Matthias Baldwin was born in 1795. At age sixteen, he apprenticed to a jeweler in Frankfort, Pennsylvania, working his way to master jeweler in 1819. Always an innovator, he entered into a partnership with Peter Mason in 1828 to manufacture printing machines. Frustrated by his inability to buy a steam engine powerful enough for his expanding factory, Baldwin designed and built his own. Thus began the career of Matthias Baldwin as a designer and manufacturer of locomotives. His name would become synonymous with some of the most powerful and reliable steam engines ever to grace the iron road.

This early stationary engine was so successful that other businesses contacted him to order their own machines on his design. Baldwin eventually bought out Mason and converted his factory to the production of engines to drive machinery in the manufacturing plants of the East coast. In 1830, curious about the infant railroad industry, the Philadelphia Museum asked him to build a small train to pull two passenger wagons around their building as a demonstration of steam locomotion. Intrigued by the challenge of applying steam power to movement and inspired by sketches of British locomotives, Baldwin obliged with great success. A year later he was approached by the Philadelphia, Germantown, and Norristown Railroad to build a full-size engine to replace the horses drawing carriages on that new line. This locomotive, nicknamed Old Ironsides because of the iron bands around the wooden wheels, ran for the first time on November 24, 1832.
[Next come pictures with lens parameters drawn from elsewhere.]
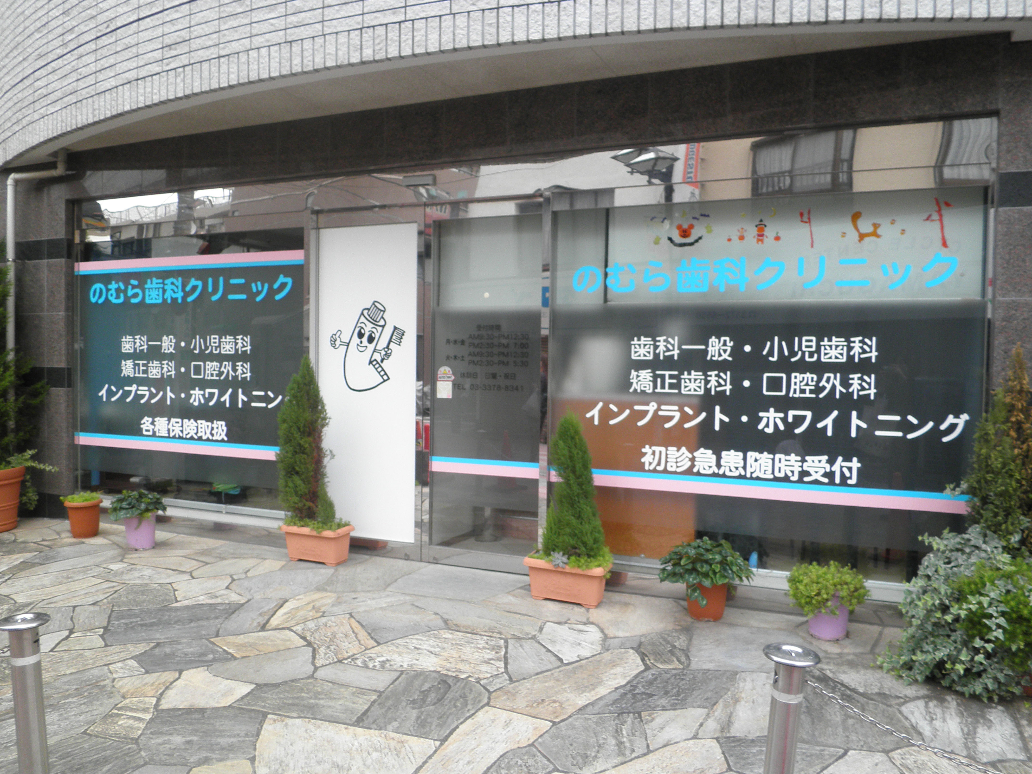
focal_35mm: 26
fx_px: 775
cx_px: 516
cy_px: 387
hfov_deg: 67.3
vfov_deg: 53.1
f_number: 2.8
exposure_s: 1/100
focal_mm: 4.7
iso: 64
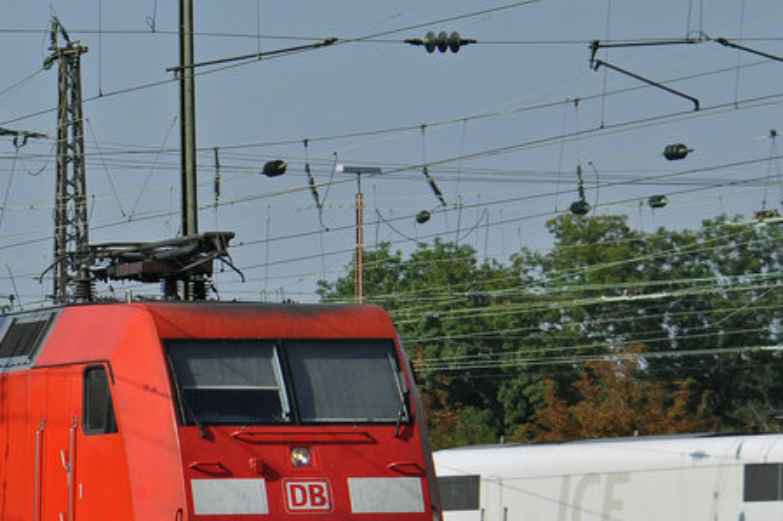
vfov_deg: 4.9
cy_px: 356
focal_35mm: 280
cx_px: -174
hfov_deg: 7.3
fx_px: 6083
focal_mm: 70
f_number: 7.1
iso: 200
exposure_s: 1/1000
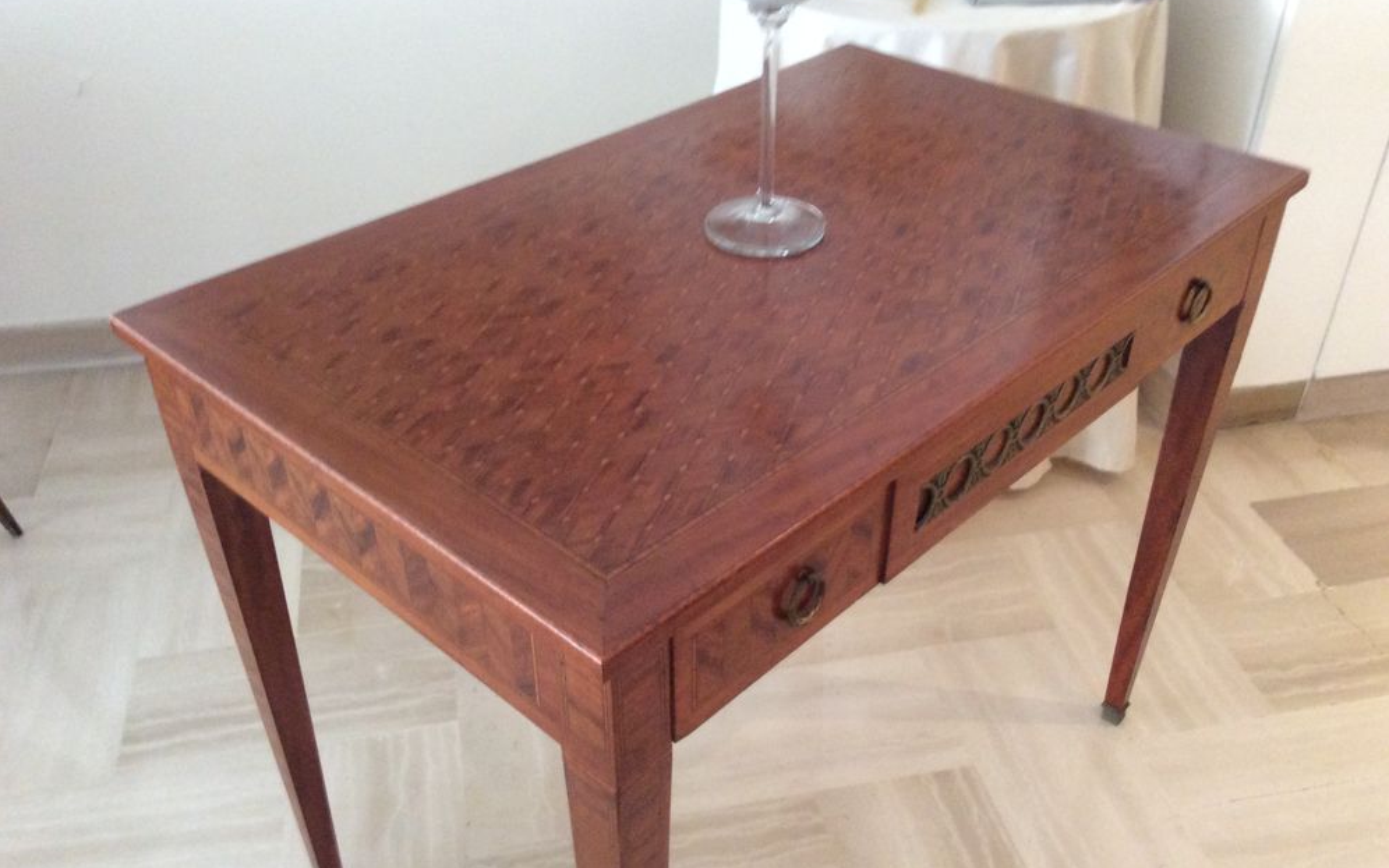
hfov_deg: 56.7
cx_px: 694
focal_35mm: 34
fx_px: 1287
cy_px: 480
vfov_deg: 37.3
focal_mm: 3.3
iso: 200
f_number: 2.4
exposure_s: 1/25
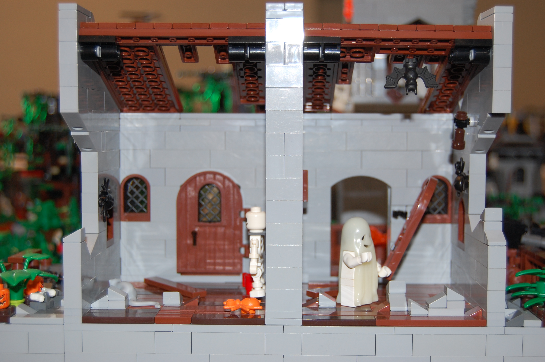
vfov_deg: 25.7
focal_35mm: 52
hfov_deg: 37.9
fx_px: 794
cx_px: 272
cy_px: 181
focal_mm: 35
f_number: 4.8
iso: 400
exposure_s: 1/60
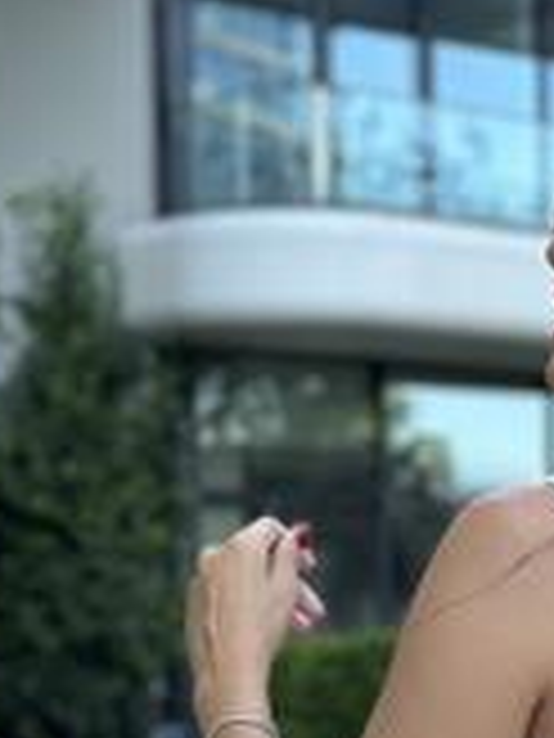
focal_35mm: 148
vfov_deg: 13.1
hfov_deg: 9.9
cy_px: 756
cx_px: 644
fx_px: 3158
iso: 80
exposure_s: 1/506
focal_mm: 6.86
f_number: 1.78
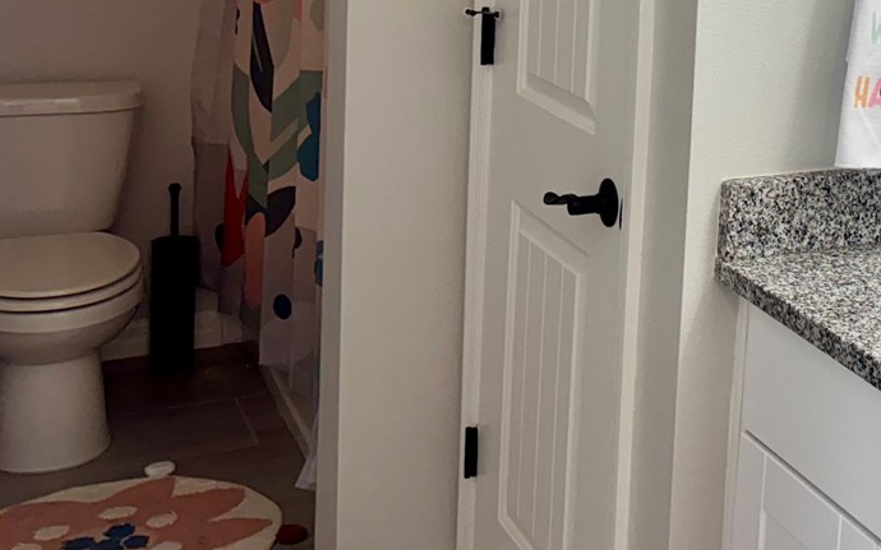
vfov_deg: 21.1
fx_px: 1416
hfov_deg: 30.5
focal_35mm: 59
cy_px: -31
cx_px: 996
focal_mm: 6.76
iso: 125
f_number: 1.78
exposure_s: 1/120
Between 1832 and 1837, Baldwin won contracts for ten more locomotives. He continuously improved the design of his locomotives, replacing the ineffective iron-banded wooden wheels with iron ones, for example. Baldwin’s standing rested on the production of powerful, reliable locomotives, a reputation cemented by the performances of his engines on an early line built by the state of Pennsylvania. When the Lancaster pulled a long train of loaded freight cars up the Philadelphia and Columbia’s longest incline, the company decided to retire its horses in favor of steam-powered locomotives. The new Baldwin Works opened in 1838, produced some 1,500 locomotives before Matthias Baldwin died. Most of these were for the domestic market, but some were exported to foreign countries. Baldwin became the industry standard, supplying engines equally adept at pulling freight as they were passenger cars.

Baldwin garnered a reputation as a reformer and philanthropist. He spoke in favor of a broad franchise at the Pennsylvania constitutional convention of 1837 and helped open a school for black children. Baldwin became so well known as an abolitionist that railroads in the South refused to purchase his engines. Later in life, he was renowned in Philadelphia for donating money for a church building and his activities on behalf of the American Philosophical Society.